Music-subscription services first arrived on the scene in earnest in late 2001. MusicNet and Pressplay were the two industry-supported juggernauts. These systems failed less for their technical problems and more for their arrival at a time when free downloading was in its heyday. Consumers and reviewers alike simply hated the restrictive and confusing usage rules placed on tracks.
Modern subscription services have fared better, thanks to larger music catalogs, lower prices, increased broadband penetration, and special features, such as the ability to transfer tracks to portable devices. Although has seen its share of disappointment, it does have more than 600,000 subscribers, along with a relatively new Web-based service that gives users free on-demand streams. Yahoo Music Unlimited ($6.99 per month) and Virgin Digital ($7.99 per month) both offer services for dirt cheap, and Rhapsody is a favorite of the critics. Now, with Microsoft-supported MTV Urge in the picture--as part of the tightly integrated and vastly improved WMP 11--along with promises of more bulletproof technology, such as PlaysForSure 2.0, the time for wider acceptance of subscriptions is now.
Why should Apple, which dominates the digital hardware and download market, bother with such a world?
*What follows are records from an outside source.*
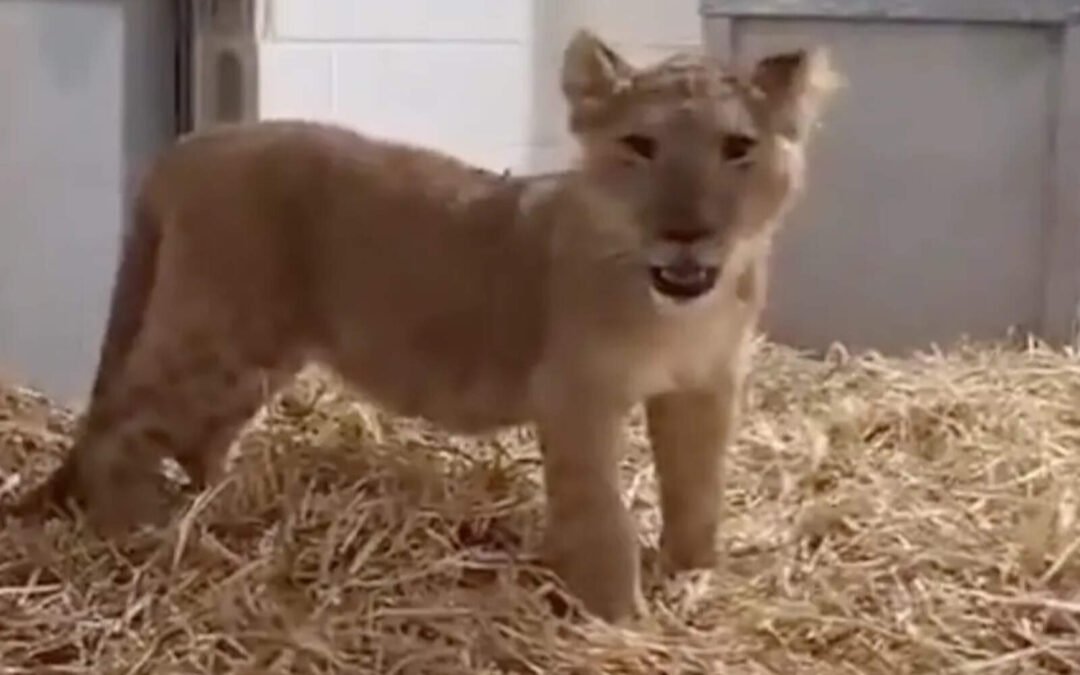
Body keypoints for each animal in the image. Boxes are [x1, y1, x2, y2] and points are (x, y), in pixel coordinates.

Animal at [20, 29, 839, 623]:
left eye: (738, 148)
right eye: (640, 146)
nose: (687, 233)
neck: (677, 309)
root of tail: (190, 145)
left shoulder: (705, 388)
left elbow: (699, 490)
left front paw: (696, 577)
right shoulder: (576, 394)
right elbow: (603, 513)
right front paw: (621, 619)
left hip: (256, 350)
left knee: (195, 433)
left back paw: (218, 511)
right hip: (219, 331)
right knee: (121, 427)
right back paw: (143, 538)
Competition. As competitors offer more and more features, Apple has the luxury of picking and adding the ones that work, though iTunes' feature set is thin for a modern jukebox (but maybe simplicity works), the Windows version needs improvement, and the current streaming-radio feature needs a major upgrade. It's using dated technology, and though you can hear lots of good stuff, there isn't an ounce of interactivity or modern algorithymic benefits of streaming radio that Rhapsody and others have perfected. One thing that a subscription service offers is discovery, whether it's from customizable radio stations à la Rhapsody, professionally programmed playlists à la Urge, or deeply rooted community interaction of Napster or Yahoo.
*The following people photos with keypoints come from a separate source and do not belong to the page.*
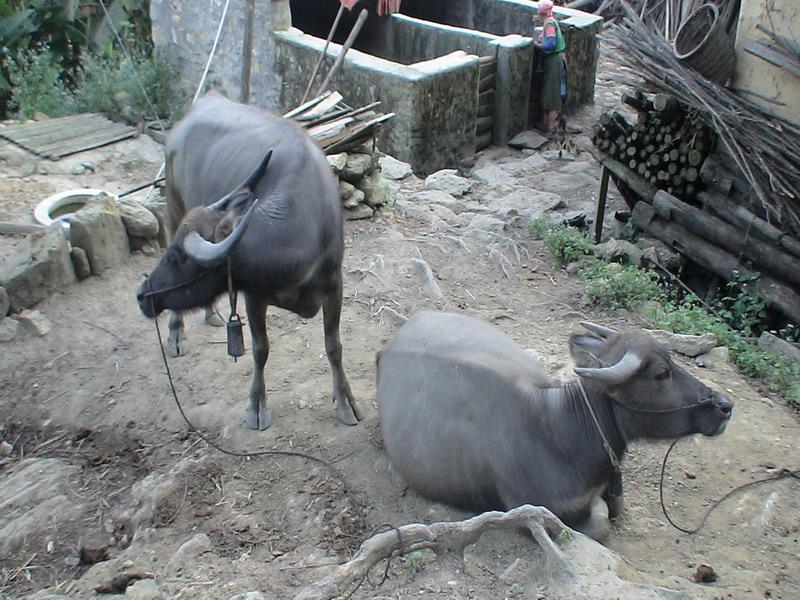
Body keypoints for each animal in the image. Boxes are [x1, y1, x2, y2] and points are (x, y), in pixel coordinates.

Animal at [138, 91, 362, 432]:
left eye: (178, 259)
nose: (141, 295)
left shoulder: (334, 286)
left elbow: (333, 345)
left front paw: (345, 400)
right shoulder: (253, 296)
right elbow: (260, 350)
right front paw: (256, 405)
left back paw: (211, 312)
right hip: (173, 206)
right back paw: (176, 333)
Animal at [378, 312, 736, 540]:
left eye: (673, 360)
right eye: (662, 373)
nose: (724, 405)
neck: (559, 432)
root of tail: (388, 348)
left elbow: (614, 505)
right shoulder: (528, 513)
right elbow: (600, 522)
Imagine a subscription-enabled iTunes 7 with all-you-can-stream access to more than 3 million tracks for $10 month. You'd also be able to compile playlists manually or automatically using a mix of your own songs and the entire iTunes catalog. You could actually fill up a 60GB iPod with the click of a button. You'd still have the option to buy tracks, perhaps for less than 99 cents. As a subscriber, you'd get access to videos and maybe even movies for a few bucks more. Of course, you'd have to get the newest iPod, equipped with an internal subscription clock.
I can't believe that in five years, Apple won't have a subscription service. The company has taken note of the problems on the WMA side, plus it has the advantage of controlling both the hardware and software sides of the subscription equation. The time is now for an easy-to-use, utterly convenient, and cheap subscription service from Apple.